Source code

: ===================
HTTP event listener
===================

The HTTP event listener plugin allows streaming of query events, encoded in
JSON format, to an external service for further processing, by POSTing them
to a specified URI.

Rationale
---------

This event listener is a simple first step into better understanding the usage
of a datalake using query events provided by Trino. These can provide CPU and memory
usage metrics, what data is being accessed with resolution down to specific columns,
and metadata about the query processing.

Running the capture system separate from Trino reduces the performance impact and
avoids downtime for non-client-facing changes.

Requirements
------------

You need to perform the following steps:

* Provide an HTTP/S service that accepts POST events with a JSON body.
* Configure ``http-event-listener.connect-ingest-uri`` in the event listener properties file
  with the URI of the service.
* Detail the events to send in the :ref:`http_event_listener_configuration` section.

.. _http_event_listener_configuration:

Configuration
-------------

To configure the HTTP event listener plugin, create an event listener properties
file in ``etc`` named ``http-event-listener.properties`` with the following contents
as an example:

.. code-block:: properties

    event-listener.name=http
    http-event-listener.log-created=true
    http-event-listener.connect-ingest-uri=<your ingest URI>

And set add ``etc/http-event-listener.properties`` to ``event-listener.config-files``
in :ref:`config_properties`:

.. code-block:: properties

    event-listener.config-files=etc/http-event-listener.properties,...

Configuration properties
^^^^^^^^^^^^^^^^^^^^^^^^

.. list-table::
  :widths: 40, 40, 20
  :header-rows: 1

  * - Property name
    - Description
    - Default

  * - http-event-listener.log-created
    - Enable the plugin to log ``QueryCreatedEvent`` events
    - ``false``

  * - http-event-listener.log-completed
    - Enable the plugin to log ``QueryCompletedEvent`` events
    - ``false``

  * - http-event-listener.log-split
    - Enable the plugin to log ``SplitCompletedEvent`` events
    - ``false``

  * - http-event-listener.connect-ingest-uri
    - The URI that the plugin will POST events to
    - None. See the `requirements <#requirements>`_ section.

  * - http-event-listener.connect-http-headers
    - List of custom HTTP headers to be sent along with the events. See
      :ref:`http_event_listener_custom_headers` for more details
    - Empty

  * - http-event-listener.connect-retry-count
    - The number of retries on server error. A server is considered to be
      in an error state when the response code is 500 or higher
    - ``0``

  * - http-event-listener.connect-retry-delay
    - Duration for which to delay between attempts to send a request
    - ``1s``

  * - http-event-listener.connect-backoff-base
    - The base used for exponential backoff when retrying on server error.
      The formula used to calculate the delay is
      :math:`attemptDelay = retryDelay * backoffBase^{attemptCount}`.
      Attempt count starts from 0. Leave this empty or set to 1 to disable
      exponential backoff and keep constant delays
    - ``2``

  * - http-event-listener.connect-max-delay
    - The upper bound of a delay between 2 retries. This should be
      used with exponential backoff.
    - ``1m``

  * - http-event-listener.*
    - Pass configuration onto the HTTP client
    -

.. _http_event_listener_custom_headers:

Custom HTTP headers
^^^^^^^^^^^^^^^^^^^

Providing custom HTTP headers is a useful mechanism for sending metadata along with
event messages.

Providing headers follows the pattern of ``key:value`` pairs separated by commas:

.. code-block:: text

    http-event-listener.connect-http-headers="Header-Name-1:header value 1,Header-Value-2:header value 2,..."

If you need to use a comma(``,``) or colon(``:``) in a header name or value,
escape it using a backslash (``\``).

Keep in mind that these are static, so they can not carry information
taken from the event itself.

• • • • • • •

Task prompt> Count every line of the records above in which the string "ingest" appears. The number alone is to be given.

Solved problem> 3